LISTE DES CONSIGNES:
[A] D'après le texte sur la fatigue, qui a mené les recherches à l'Université de Vérone ?
[B] Résumez en deux phrases le texte sur la fatigue.
[C] Rédigez la suite du texte sur la fatigue pathologique à partir de sa dernière phrase.

TEXTE DE L'EXERCICE:
Home SantéUne sensation de fatigue qui ne disparaît pas ? Voici pourquoi

Une sensation de fatigue qui ne disparaît pas ? Voici pourquoi

by Sophie Martin

Publié le 2024-02-29 10:15:00. Des chercheurs de l’Université de Vérone ont identifié un dysfonctionnement dans la manière dont le cerveau traite les informations sensorielles et motrices, expliquant ainsi les sensations de fatigue intense observées chez les patients atteints de maladies neurologiques comme la maladie de Parkinson.

  • Un « défaut » dans l’intégration des informations sensorielles et motrices pourrait être à l’origine de la fatigue pathologique.
  • Les patients souffrant de fatigue perçoivent les sensations motrices comme plus intenses qu’ils ne le devraient.
  • L’étude porte sur des personnes atteintes de la maladie de Parkinson et de troubles neurologiques fonctionnels.

Une équipe du Département de Neurosciences, Biomédecine et Sciences du Mouvement de l’Université de Vérone a mis en lumière un mécanisme neurologique impliqué dans la sensation de fatigue, particulièrement prégnante dans certaines pathologies. Les recherches, menées par Mirta Fiorio et Angela Marotta, suggèrent que la fatigue ne serait pas simplement un symptôme, mais le résultat d’un problème de traitement de l’information au niveau cérébral.

Selon Mirta Fiorio, professeure de neuropsychologie à l’Université de Vérone, le cerveau, lorsqu’il initie un mouvement, anticipe les sensations qui en découleront et ajuste l’intensité perçue. Or, chez les personnes souffrant de fatigue pathologique, ce processus semble défaillant.

LES DONNÉES:
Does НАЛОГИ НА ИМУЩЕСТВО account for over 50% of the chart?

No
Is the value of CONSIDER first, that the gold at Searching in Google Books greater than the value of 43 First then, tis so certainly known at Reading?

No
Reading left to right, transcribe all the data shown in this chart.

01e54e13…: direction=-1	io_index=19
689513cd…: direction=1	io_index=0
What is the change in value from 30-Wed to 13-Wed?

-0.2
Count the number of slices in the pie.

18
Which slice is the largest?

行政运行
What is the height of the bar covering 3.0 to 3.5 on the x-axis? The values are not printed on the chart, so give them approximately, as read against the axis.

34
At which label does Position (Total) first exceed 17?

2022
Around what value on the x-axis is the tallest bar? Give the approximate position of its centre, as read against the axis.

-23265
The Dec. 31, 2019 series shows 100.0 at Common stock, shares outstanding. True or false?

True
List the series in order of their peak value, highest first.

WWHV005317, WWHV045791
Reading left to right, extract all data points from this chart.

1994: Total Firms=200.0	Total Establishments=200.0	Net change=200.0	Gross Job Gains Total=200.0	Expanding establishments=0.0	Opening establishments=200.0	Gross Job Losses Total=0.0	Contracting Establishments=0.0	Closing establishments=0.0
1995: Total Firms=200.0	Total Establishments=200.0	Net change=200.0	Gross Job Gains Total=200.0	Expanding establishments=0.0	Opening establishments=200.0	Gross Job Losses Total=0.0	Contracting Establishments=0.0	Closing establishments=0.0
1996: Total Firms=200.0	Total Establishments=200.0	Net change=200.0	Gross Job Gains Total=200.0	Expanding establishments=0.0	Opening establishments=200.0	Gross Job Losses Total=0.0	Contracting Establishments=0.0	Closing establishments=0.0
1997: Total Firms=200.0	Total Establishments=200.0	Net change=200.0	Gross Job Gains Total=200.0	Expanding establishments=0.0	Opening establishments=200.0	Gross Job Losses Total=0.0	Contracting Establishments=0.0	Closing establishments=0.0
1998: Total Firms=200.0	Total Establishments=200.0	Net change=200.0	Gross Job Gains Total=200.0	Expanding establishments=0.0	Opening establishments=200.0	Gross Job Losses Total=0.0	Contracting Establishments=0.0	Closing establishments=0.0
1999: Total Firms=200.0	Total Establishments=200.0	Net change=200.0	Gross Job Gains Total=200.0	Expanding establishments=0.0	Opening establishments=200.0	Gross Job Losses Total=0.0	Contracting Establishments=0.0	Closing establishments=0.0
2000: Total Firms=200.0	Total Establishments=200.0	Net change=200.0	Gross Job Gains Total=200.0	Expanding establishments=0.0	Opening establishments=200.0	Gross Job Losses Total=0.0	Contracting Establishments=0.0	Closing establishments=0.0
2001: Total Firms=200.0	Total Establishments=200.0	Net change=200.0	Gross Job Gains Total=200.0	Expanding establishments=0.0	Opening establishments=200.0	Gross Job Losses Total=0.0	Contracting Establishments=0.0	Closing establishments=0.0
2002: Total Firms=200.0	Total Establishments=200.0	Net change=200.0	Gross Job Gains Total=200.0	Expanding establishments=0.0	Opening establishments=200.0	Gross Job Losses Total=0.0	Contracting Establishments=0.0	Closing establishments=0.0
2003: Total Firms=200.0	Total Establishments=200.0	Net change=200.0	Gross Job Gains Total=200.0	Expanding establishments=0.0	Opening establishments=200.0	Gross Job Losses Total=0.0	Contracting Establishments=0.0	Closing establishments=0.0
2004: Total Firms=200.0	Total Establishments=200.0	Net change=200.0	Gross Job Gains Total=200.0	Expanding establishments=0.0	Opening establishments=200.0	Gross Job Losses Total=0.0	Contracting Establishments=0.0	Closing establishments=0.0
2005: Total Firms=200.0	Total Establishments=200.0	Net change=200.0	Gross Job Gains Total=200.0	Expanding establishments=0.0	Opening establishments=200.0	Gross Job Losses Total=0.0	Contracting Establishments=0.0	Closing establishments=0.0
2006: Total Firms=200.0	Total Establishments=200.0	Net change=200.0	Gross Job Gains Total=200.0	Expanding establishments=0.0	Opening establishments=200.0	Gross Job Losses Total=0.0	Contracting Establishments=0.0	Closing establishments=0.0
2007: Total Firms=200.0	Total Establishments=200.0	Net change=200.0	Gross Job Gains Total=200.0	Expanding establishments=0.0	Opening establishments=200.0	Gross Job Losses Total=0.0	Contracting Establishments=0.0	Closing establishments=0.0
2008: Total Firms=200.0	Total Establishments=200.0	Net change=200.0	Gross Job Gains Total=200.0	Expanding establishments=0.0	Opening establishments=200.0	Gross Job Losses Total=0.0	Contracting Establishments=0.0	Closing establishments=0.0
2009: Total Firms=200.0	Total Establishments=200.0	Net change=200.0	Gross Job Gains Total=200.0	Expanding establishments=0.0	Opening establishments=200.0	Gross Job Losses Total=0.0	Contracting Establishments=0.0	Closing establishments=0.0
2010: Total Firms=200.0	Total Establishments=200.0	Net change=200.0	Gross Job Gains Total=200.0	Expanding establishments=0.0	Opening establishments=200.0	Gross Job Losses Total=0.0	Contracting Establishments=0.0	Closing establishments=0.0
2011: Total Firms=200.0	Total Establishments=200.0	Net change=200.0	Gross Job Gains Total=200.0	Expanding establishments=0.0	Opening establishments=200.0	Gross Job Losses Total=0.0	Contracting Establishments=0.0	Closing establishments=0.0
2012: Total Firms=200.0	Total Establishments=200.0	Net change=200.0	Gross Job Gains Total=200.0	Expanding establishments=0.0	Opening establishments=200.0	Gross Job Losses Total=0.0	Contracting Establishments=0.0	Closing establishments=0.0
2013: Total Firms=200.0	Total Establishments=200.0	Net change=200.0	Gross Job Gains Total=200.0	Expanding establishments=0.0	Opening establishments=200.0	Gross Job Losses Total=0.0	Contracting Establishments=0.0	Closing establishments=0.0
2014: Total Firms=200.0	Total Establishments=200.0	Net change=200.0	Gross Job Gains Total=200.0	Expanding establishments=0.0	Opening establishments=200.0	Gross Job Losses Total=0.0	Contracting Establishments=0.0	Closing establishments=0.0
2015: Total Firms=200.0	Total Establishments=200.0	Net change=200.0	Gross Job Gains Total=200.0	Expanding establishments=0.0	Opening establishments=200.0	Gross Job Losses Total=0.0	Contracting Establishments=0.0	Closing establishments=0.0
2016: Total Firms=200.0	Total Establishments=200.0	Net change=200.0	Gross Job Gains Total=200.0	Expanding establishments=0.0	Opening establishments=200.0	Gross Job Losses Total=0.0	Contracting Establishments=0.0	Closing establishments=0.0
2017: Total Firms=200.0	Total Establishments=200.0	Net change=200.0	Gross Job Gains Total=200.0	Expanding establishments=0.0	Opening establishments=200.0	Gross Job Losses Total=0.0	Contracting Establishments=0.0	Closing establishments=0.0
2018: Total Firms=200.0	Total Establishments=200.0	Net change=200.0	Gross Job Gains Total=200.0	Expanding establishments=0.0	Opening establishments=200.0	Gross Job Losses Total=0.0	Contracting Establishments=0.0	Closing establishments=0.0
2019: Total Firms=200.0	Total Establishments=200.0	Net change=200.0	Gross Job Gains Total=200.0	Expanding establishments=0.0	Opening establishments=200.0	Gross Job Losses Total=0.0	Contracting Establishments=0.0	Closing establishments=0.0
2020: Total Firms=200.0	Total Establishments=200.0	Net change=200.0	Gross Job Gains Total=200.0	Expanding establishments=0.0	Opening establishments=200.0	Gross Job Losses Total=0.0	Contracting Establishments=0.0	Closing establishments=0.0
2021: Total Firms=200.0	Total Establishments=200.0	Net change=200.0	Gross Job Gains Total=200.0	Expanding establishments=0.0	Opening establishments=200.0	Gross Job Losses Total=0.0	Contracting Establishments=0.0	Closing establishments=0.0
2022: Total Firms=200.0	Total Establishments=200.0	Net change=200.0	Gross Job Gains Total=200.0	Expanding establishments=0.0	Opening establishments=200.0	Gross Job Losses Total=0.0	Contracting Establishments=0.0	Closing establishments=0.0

CORRIGÉ DE L'EXERCICE:
[A] Mirta Fiorio et Angela Marotta.

[B] Des chercheurs de l'Université de Vérone, dont Mirta Fiorio et Angela Marotta, ont identifié un dysfonctionnement dans le traitement cérébral des informations sensorielles et motrices, qui expliquerait la fatigue intense observée dans des maladies neurologiques comme la maladie de Parkinson. Selon Mirta Fiorio, le cerveau anticipe les sensations d'un mouvement et en ajuste l'intensité perçue, mais ce processus semble défaillant chez les personnes souffrant de fatigue pathologique.

[C]
« En étudiant soixante-dix-sept personnes atteintes de la maladie de Parkinson ou de troubles neurologiques fonctionnels dans lesquels la fatigue est un symptôme fréquent et invalidant, nous avons observé que chez les patients souffrant de fatigue pathologique, et non chez ceux qui n’en souffrent pas, les sensations motrices sont perçues plus intenses qu’elles ne le devraient : cela conduit le cerveau à faire des erreurs de prédiction, à attribuer un plus grand niveau d’effort à ses actions »

Angela Marotta, Département de Neurosciences de l’Université de Vérone

En d’autres termes, le cerveau des patients surestime l’effort nécessaire pour effectuer une action, ce qui conduit à une sensation de fatigue accrue. Cette découverte pourrait ouvrir la voie à de nouvelles approches thérapeutiques ciblant ce dysfonctionnement neurologique et améliorer la qualité de vie des patients atteints de maladies neurologiques et de fatigue chronique.